• SET TASK:
Reproduce word for word every line from the one containing "Here is an image." through the final line of the data, including both of those lines.

-*-*-

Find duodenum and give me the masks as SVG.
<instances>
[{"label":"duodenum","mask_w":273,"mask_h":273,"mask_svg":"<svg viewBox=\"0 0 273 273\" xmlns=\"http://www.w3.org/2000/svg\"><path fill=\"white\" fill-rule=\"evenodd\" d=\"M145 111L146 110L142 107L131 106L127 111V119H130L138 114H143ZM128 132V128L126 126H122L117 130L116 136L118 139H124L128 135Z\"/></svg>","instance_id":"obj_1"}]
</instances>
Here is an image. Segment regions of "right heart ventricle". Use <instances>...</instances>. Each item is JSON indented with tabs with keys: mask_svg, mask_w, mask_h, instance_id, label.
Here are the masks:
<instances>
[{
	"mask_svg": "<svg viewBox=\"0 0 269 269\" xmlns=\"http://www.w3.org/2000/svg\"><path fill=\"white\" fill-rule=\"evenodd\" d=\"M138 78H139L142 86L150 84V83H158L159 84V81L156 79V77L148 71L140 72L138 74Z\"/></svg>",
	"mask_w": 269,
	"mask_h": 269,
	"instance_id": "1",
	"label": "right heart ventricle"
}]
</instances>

-*-*-

• RESULT FOR THIS EXERCISE:
Here is an image. Segment regions of "right heart ventricle". Use <instances>...</instances>. Each item is JSON indented with tabs with keys: mask_svg, mask_w, mask_h, instance_id, label.
Here are the masks:
<instances>
[{
	"mask_svg": "<svg viewBox=\"0 0 269 269\" xmlns=\"http://www.w3.org/2000/svg\"><path fill=\"white\" fill-rule=\"evenodd\" d=\"M138 78H139L142 86L150 84V83H158L159 84V81L156 79V77L148 71L140 72L138 74Z\"/></svg>",
	"mask_w": 269,
	"mask_h": 269,
	"instance_id": "1",
	"label": "right heart ventricle"
}]
</instances>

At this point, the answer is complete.